## Stated problem A
In the blog post, on what date did the writer's father pass away?

January 20, 2015
(This is part of a 365 project during my 70th year where I write and illustrate a blog on each day's gift.)
After a long
struggle with Parkinson’s, my father passed away on December 2, 2014. Often
during his declining health, my sisters and I questioned why he was still
alive. What purpose? Certainly, his quality of life was nearly nonexistent. In
the past year, he needed 24/7 care. My sisters and I are grateful that we were
able to honor his wishes to remain in his apartment rather than going into a nursing home. Though money
was fast running out, we were lucky that he had been frugal and had some
savings that allowed us to bring caregivers to him in his apartment.
We were
especially blessed that his caregivers were compassionate people who truly cared.

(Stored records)
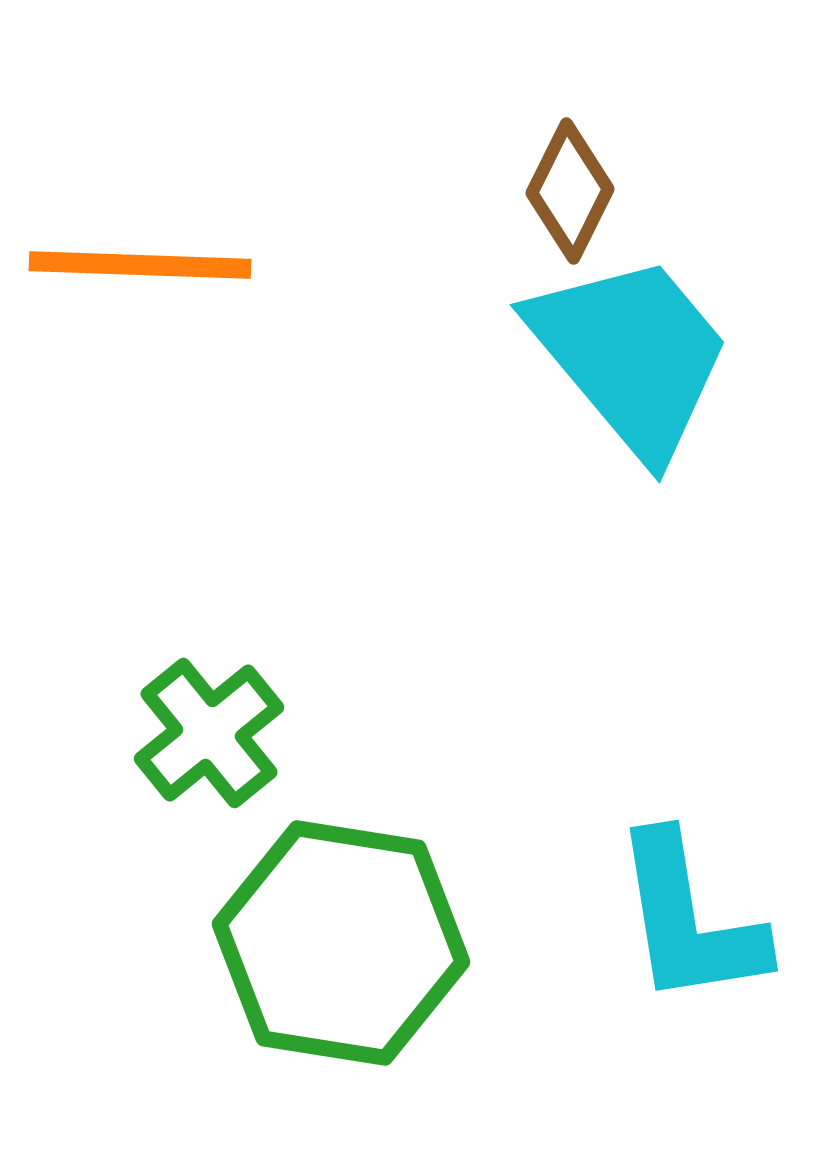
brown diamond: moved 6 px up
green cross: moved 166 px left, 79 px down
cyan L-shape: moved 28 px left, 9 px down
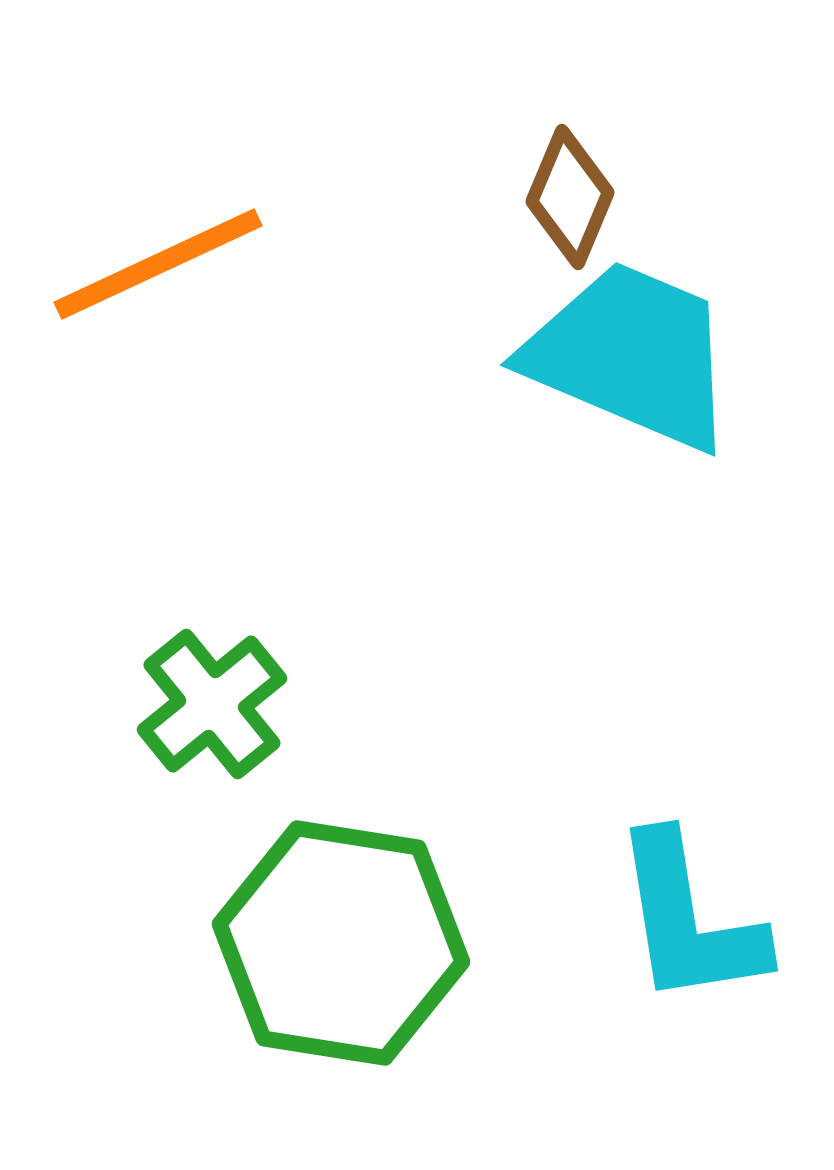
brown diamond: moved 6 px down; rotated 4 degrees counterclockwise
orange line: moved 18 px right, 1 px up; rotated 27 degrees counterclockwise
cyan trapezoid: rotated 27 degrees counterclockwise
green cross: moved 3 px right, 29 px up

## Stated problem B
Copy the records from their start through the line containing "cyan L-shape: moved 28 px left, 9 px down", inclusive, without the pictures.

## Written response A
December 2, 2014.

## Written response B
brown diamond: moved 6 px up
green cross: moved 166 px left, 79 px down
cyan L-shape: moved 28 px left, 9 px down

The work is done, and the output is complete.